Observations on the Fifth Report of the Commissioners of Military Enquiry.
And more particularly on those parts of it which relate to the Surgeon General.London: J. Hatchard, 1808 Stock Code: 144132
First and only edition of Keate's justification of his conduct against what he considered the unwarranted criticisms of the commission. Uncommon, with less than a dozen copies located institutionally world-wide. An excellent copy with an attractive provenance, coming from the Mount Stewart library of General Charles Stewart, 3rd marquess of Londonderry, pencilled press marks to the front pastedown.

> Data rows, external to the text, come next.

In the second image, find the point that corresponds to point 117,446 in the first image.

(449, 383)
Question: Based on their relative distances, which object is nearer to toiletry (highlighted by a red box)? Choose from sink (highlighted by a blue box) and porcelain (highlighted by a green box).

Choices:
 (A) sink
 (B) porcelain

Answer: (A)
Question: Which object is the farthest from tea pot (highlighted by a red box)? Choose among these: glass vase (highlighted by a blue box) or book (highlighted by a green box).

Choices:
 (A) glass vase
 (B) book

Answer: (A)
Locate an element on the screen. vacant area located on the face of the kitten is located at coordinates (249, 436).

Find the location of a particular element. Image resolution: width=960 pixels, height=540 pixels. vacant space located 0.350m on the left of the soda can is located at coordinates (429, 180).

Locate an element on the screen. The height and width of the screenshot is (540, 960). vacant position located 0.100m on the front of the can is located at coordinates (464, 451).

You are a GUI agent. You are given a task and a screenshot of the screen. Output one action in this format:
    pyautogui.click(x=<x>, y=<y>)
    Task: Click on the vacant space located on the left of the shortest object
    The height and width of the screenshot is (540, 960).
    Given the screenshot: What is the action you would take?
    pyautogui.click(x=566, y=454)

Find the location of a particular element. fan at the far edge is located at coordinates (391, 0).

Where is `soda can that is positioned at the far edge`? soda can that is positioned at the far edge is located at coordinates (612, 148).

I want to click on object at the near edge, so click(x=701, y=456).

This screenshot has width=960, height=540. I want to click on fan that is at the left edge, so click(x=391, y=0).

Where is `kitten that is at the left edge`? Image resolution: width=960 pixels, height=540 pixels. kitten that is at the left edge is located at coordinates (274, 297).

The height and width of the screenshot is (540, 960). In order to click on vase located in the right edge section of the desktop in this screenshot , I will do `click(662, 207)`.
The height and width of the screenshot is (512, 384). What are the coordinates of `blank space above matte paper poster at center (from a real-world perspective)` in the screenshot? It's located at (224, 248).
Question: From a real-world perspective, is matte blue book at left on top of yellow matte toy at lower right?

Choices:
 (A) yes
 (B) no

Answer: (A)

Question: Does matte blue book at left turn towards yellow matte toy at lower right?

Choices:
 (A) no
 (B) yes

Keate was elected surgeon-general to the army in 1798, became examiner of the Royal College of Surgeons in 1802, and was master 1802, 1809, and 1818. Keate "was an excellent surgeon, and was the first to tie the subclavian artery for aneurysm. But he was unpunctual and negligent of his hospital duties... and wrote little on surgery. He published... several controversial papers, the chief being Observations on the Fifth Report of the Commissioners of Military Enquiry; the report censured the medical board for showing a lack of proper control, for irregularities in promotion, for making new and unnecessary appointments, for waste and extravagance, and for opening general hospitals unnecessarily. Keate had carried out his duties with success but blame had nevertheless fallen upon him. The board was dissolved in 1809 and Keate was retired with a small allowance. He then complained of how his public duties had interfered with his private practice" (ODNB). Keate had become regimental surgeon to the foot guards in 1778, and was also inspector of the regimental hospital system until his election to surgeon-general, his understanding of the army's medical requirements was undoubtedly better grounded than those of the members of the Army Medical Board whose experience covered "merely London hospital work" ("Military and Naval Hospitals", in The Hospital 9 December 1893). Keate died in Chelsea Hospital in 1821.
Quarto (252 x 209 mm). Contemporary green half calf, brown daubed paste paper boards, black morocco label to the spine, edges sprinkled brown.
Spine just a touch sunned, very light shelf-wear, pale toning to the text-block and the very occasional spot of foxing, ?bound without half-title, a very good copy indeed.